As the Seagate class action lawsuit alleges, defendants throughout the Class Period made false and/or misleading statements and/or failed to disclose:
- (i) the nature and magnitude of Seagate’s HDD sales to Huawei, including that Seagate experienced a significant acceleration in sales to Huawei immediately after the BIS rules went into effect and Seagate’s competitors stopped selling to Huawei; and
- (ii) that the underlying details of Seagate’s HDD manufacturing process, including the use of covered U.S. software and technology in “essential ‘production'” processes, rendered its sales to Huawei in violation of the BIS export rules As a result, Seagate was in blatant violation of the BIS export rules which resulted in an ongoing investigation by the U.S. Department of Commerce and exposed Seagate to hundreds of millions of dollars in fines and penalties.
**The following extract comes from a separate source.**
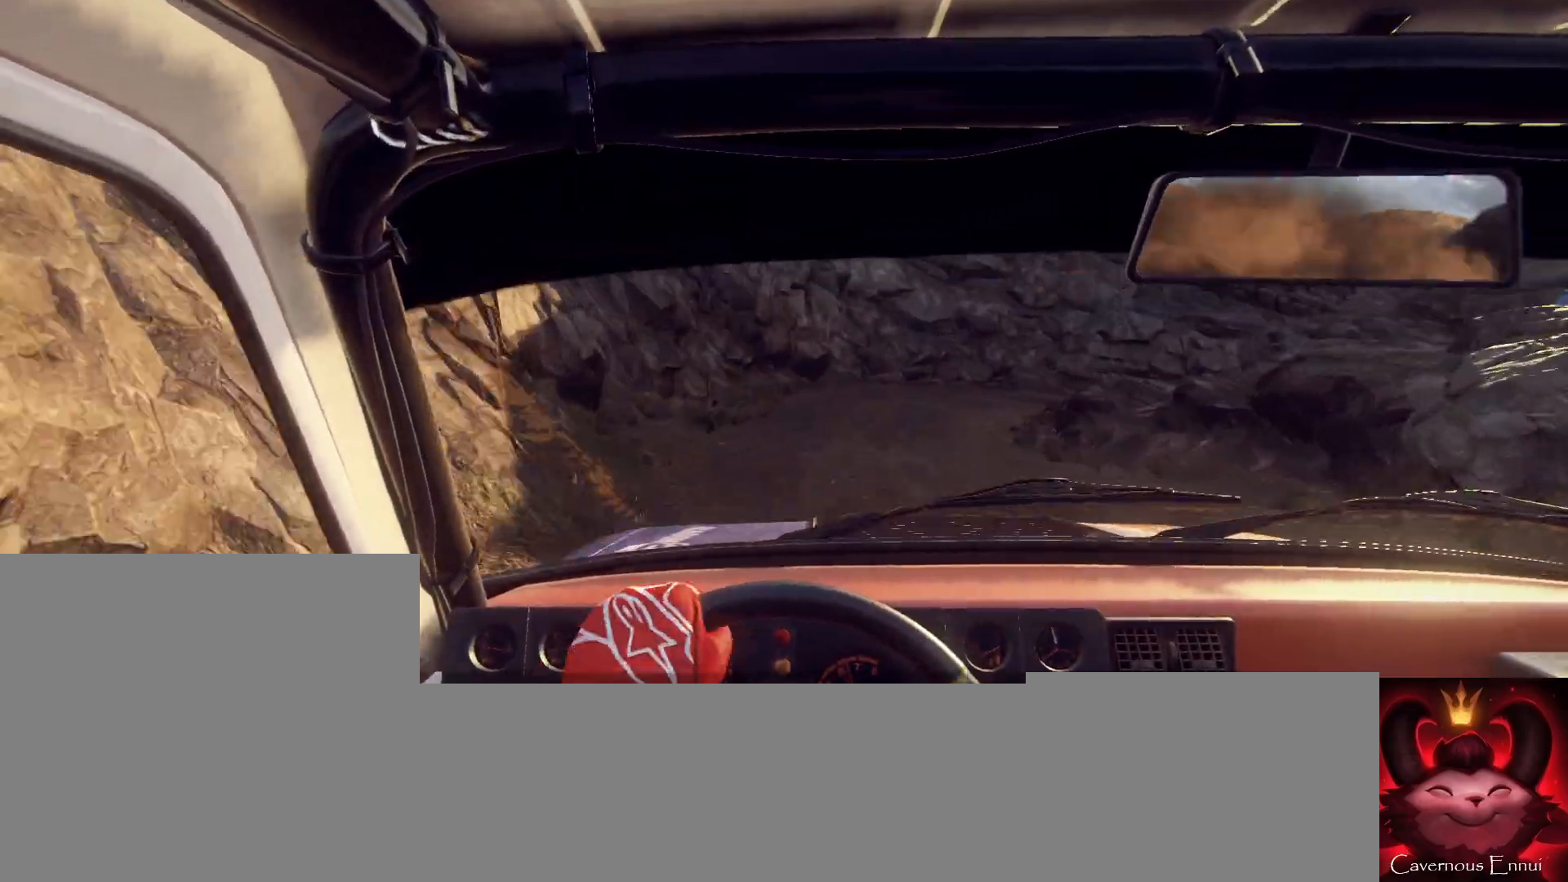
{"buttons": [], "left_stick": "center", "right_stick": "center", "events": [[100, "left_stick", "right"], [133, "L2", "down"], [233, "L1", "down"], [367, "L1", "up"], [367, "L2", "up"], [467, "left_stick", "center"]]}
On October 26, 2022, Seagate disclosed that it received a Proposed Charging Letter from the BIS alleging that Seagate violated the EAR by providing Seagate HDDs to “a customer and its affiliates listed on the BIS Entity List between August 2020 and September 2021.” On this news, the price of Seagate common stock fell nearly 8%, damaging investors. Over the following three trading days, Seagate’s stock price continued to drift lower, falling an additional nearly 7%.
The plaintiff is represented by Robbins Geller, which has experience in prosecuting investor class actions including actions involving financial fraud.
Lead plaintiff process
The Private Securities Litigation Reform Act of 1995 permits any investor who purchased Seagate common stock during the Class Period to seek appointment as lead plaintiff of the Seagate class action lawsuit. A lead plaintiff is generally the movant with the greatest financial interest in the relief sought by the putative class who is also typical and adequate of the putative class. A lead plaintiff acts on behalf of all other class members in directing the Seagate class action lawsuit. The lead plaintiff can select a law firm of its choice to litigate the Seagate class action lawsuit. An investor’s ability to share in any potential future recovery of the Seagate class action lawsuit is not dependent upon serving as lead plaintiff.